A falta de compreensão das individualidades, de amor e de carinho, a falta de empatia e de respeito constituem-se impedimentos da aprendizagem. Ratificar a importância das relações afetivas na relação professor-aluno e possibilitar este conhecimento durante a formação docente vão trazer contribuições para o entendimento e oferecerá possibilidades para tornar mais suave o caminho da educação.

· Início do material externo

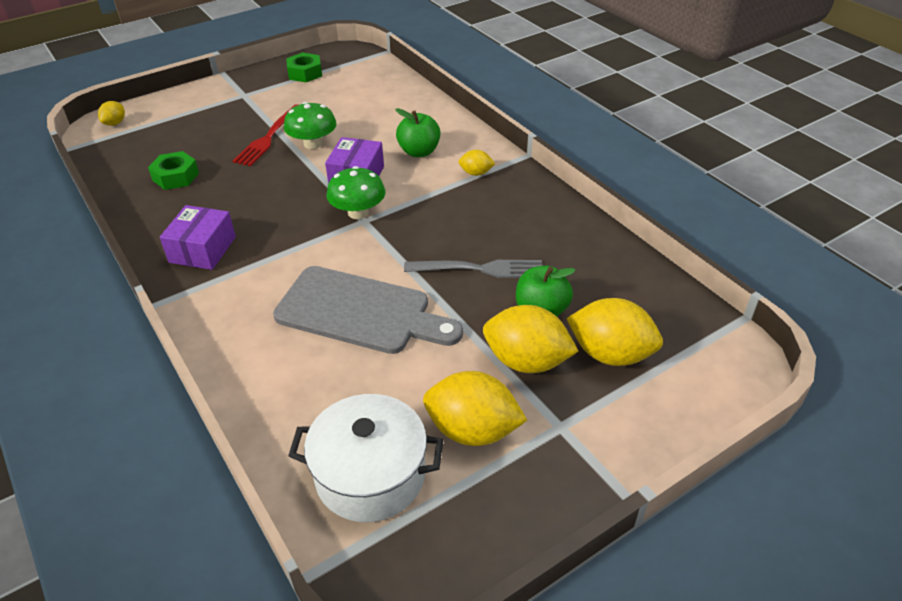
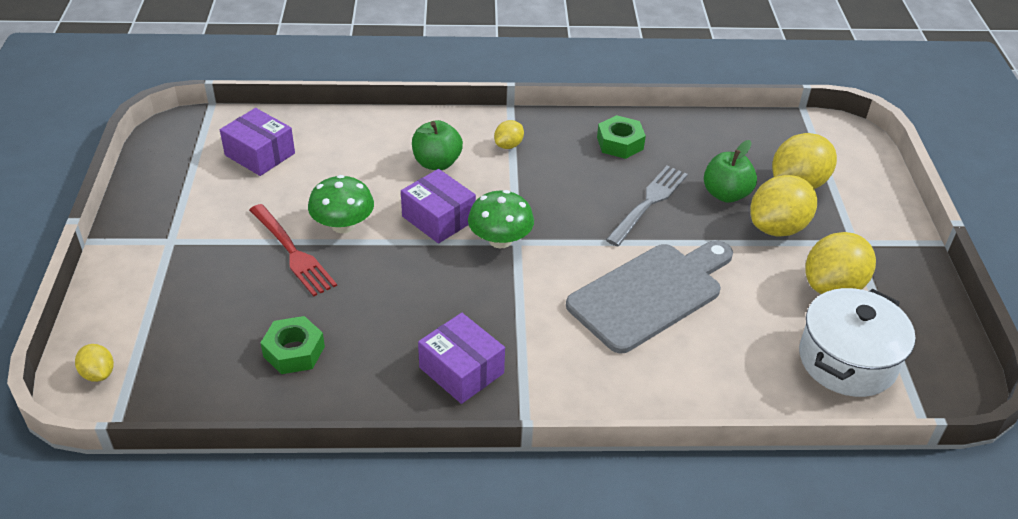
camera: 60 degrees left, 0 degrees up
(305, 73) = (181, 177): green nut -> green nut (620, 143)
(355, 86) = (260, 154): none -> purple box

O processo de aprendizagem será melhor realizado à medida que o professor faz de sua aula um momento interessante e significativo. A interdisciplinaridade, o uso de tecnologias, a criação de um espaço de desenvolvimento da aprendizagem inseridos em uma aula despertam interesse nos alunos e facilitam a apreensão dos conteúdos. Neste ponto, voltamos à contextualização, pois o conteúdo que se propõe ensinar deve estar ligado a outros conhecimentos, fazendo sentido e trazendo significado ao aluno. Bons professores dão significado aos seus ensinamentos e conduzem a pessoa com todas as suas dificuldades e habilidades a um nível mais elevado. Não basta ser um técnico excelente — é necessário que o profissional possua a sensibilidade de considerar as questões afetivo-emocionais, as atitudes, os valores, as relações, as dificuldades, os medos, as expectativas. Assim, provavelmente, este professor fará de sua aula um ambiente de aprendizagem e de troca de conhecimentos, levando seus alunos ao crescimento pessoal. Seguindo neste entendimento, torna-se necessário aprender a lidar com a dimensão afetiva como se aprende a lidar com outros aspectos de natureza cognitiva.

Faz-se necessário o aprofundamento de discussões sobre a afetividade na formação de professores, diante de sua notória importância — precisamos buscar entender em que momento da formação do professor as relações afetivas são tratadas e desenvolvidas visando a melhoria do trabalho docente e do processo ensino-aprendizagem; temos de saber se os currículos dos cursos de licenciatura e de docência contemplam a importância de uma formação afetiva dos professores; finalmente, entender em que momento a atenção afetiva foi perdida, se isso se deu na prática em sala de aula ou durante a formação, é um ponto relevante para o sucesso do processo ensino-aprendizagem.

 

Marcos Messias da Silva Justiniano é Palestrante/Docente/Psicólogo; Graduado em Psicologia pela Universidade Metodista de São Paulo; Pós-graduado em Docência no Ensino Superior.